Remonter ]

Nous terminerons cet exposé en examinant une inscription découverte en 1987 (réf. M.L.H. J.25.1), à Espanca, près de Castro Verde, à laquelle M. Lejeune a consacré une étude publiée en 19932, à la suite des travaux de J. Correa et J. de Hoz. Il propose d’appeler cette inscription le « lettrier d’ Espanca » parce qu’il y reconnaît -avec raison- un document pédagogique dans lequel un professeur trace un ligne de signes et demande à son élève de les recopier.

Il est bien connu qu’il y a des moyens qui sont très efficaces pour retenir une suite de chiffres ou de lettres.

Citons, pour les chiffres, l’exemple du nombre π dont on peut retenir les 31 premiers chiffres (en faisant toute réserve sur l’intérêt de connaître ce nombre de façon aussi précise) en se souvenant d’un poème qui commence par ces mots : « que j’aime à faire apprendre un nombre utile aux sages…» En comptant les lettres de chaque mot, on obtient, pour π , la valeur : 3,1415926535. Il est bien certain que le procédé est très efficace. Qui retiendrait une telle suite de chiffres sans l’aide de ce poème ?

 

Pour apprendre à des élèves à reconnaître des signes d’écriture, on peut procéder de façon analogue en bâtissant une phrase que les élèves pourront retenir et qui guidera leur mémoire pour transcrire les signes.

C’est ce qu’à fait, il y a plus de vingt siècles, le professeur d’Espanca. Il a écrit une suite de 27 signes syllabiques et il les a placés dans un ordre tel qu’une phrase permette de les identifier.

Pour faciliter l’effort de mémoire, il a en outre donné à cette phrase un effet de répetition en multipliant les mots commençant par un A.

L’inscription se lit :

  (8)

 

Elle peut se déchiffrer comme suit :

ABEL ADIK ARTZAN HASLE EMEK URAT ASKO BERUGA NAHI IKAS    ASEGAITZ                                                                                                              (8d)

 

On a, d’après la signification des termes en basque, les concordances suivantes :

« ABEL » : « troupeau ». « ADIK », à rapprocher du verbe « ADI(TU) » qui signifie « entendre, saisir, comprendre ».
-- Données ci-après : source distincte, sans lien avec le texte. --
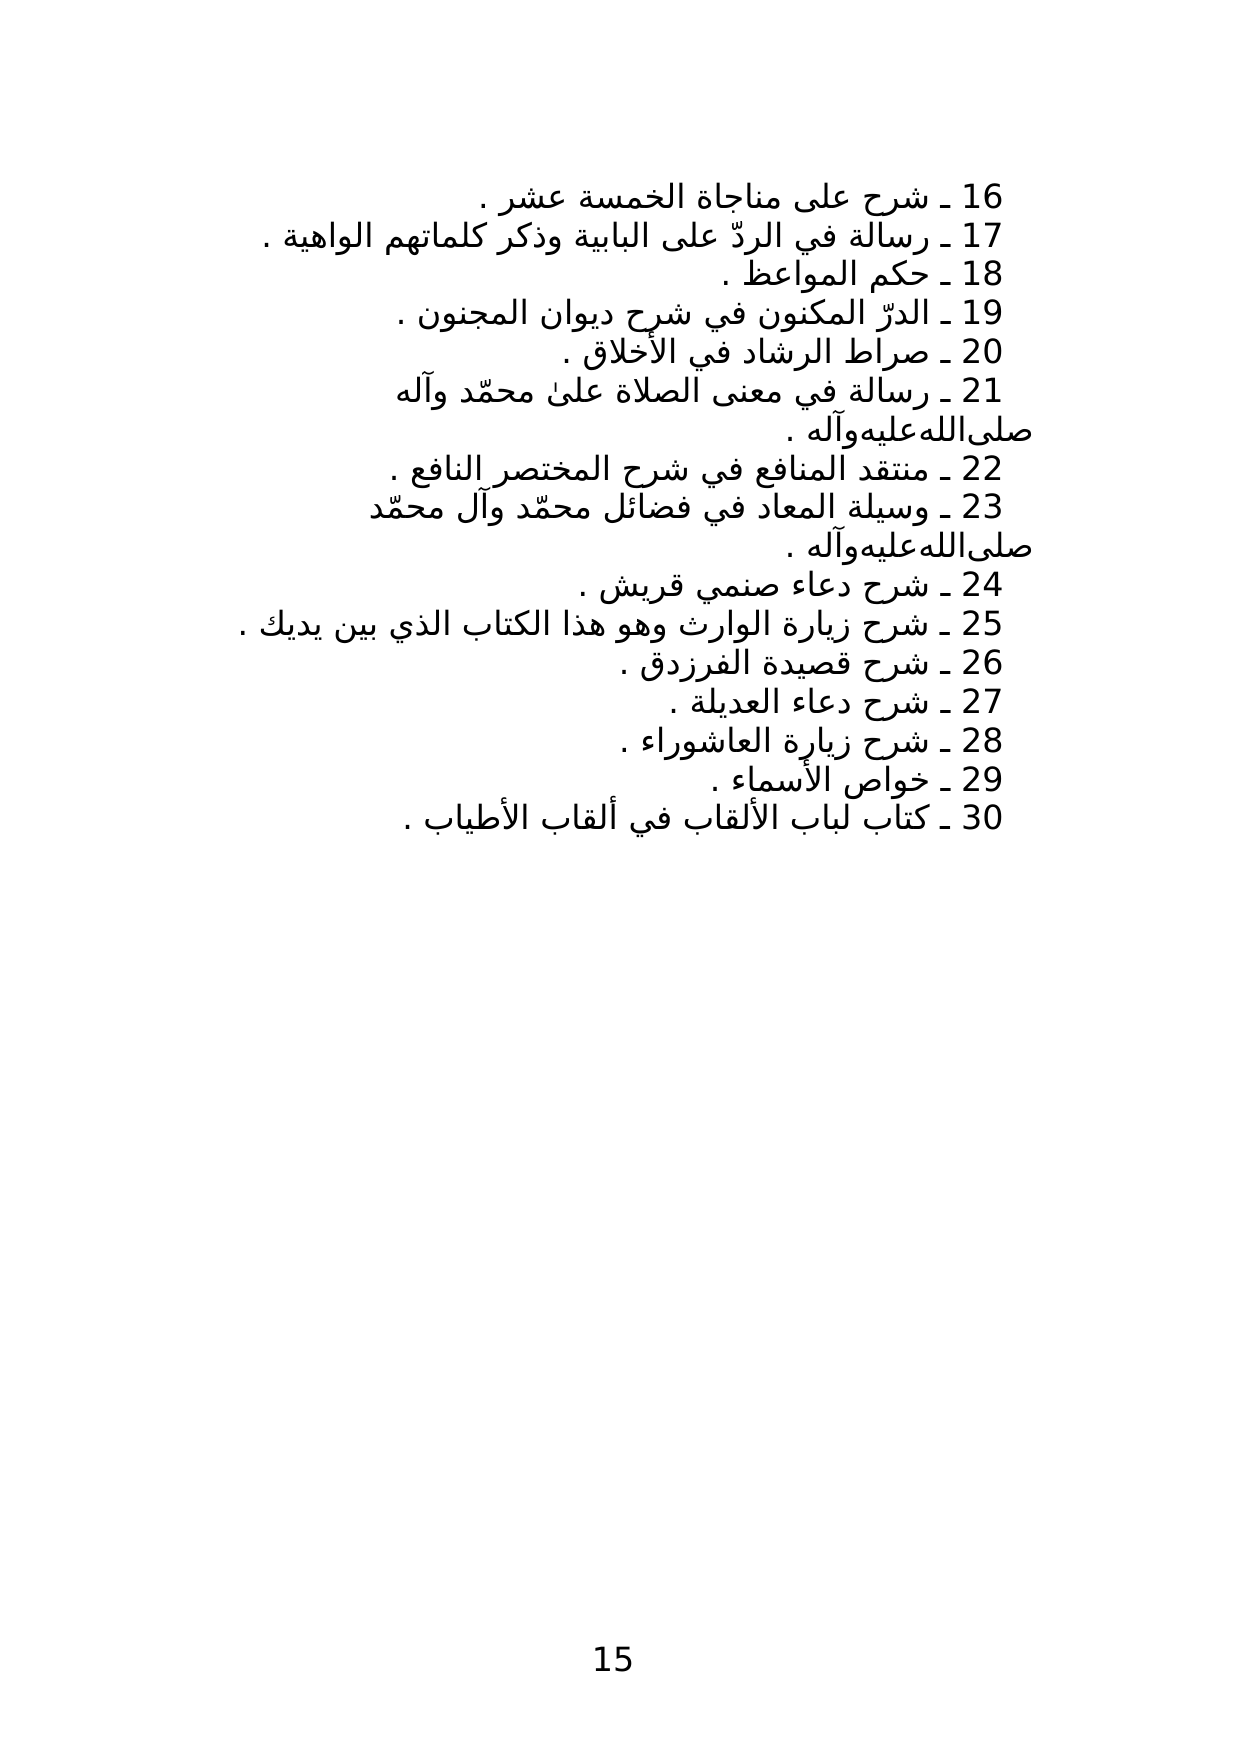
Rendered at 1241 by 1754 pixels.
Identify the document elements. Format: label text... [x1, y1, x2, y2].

text 26 ـ شرح قصيدة الفرزدق . [222, 643, 1033, 682]
text 28 ـ شرح زيارة العاشوراء . [222, 721, 1033, 760]
text 29 ـ خواص الأسماء . [222, 760, 1033, 799]
text 20 ـ صراط الرشاد في الأخلاق . [222, 333, 1033, 371]
text 24 ـ شرح دعاء صنمي قريش . [222, 566, 1033, 604]
text 30 ـ كتاب لباب الألقاب في ألقاب الأطياب . [222, 799, 1033, 838]
text 27 ـ شرح دعاء العديلة . [222, 682, 1033, 721]
text 16 ـ شرح علی مناجاة الخمسة عشر . [222, 177, 1033, 216]
text 22 ـ منتقد المنافع في شرح المختصر النافع . [222, 449, 1033, 488]
text 18 ـ حكم المواعظ . [222, 255, 1033, 294]
text 25 ـ شرح زيارة الوارث وهو هذا الكتاب الذي بين يديك . [222, 604, 1033, 643]
text 19 ـ الدرّ المكنون في شرح ديوان المجنون . [222, 294, 1033, 333]
text 23 ـ وسيلة المعاد في فضائل محمّد وآل محمّد صلى‌الله‌عليه‌وآله . [222, 488, 1033, 566]
text 21 ـ رسالة في معنی الصلاة علیٰ محمّد وآله صلى‌الله‌عليه‌وآله . [222, 371, 1033, 449]
text 17 ـ رسالة في الردّ علی البابية وذكر كلماتهم الواهية . [222, 216, 1033, 255]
« ARTZAN », veut dire « berger », comme on l’a vu précédemment.

« (H)ASLE » : débutant, novice. « EMEK » : doucement, lentement, sous la forme « EMEKI ».

« URAT » est à rapprocher de : « URRATS » : « progrès ».

« BERUGA » correspond vraisemblablement au terme de basque moderne. « BOROGA(TU) » qui signifie : « éprouver ». « NAHI » : désir, volonté. « IKAS » : « IKAS(I) » veut dire « apprendre ». « ASEGAITZ » : « insatiable ».

 

Il reste à traduire le « lettrier d’Espanca » :

 

Le troupeau accompagne son berger. Les novices (en écriture) progressent lentement. Un certain nombre d’entre eux éprouvent un désir insatiable d’apprendre.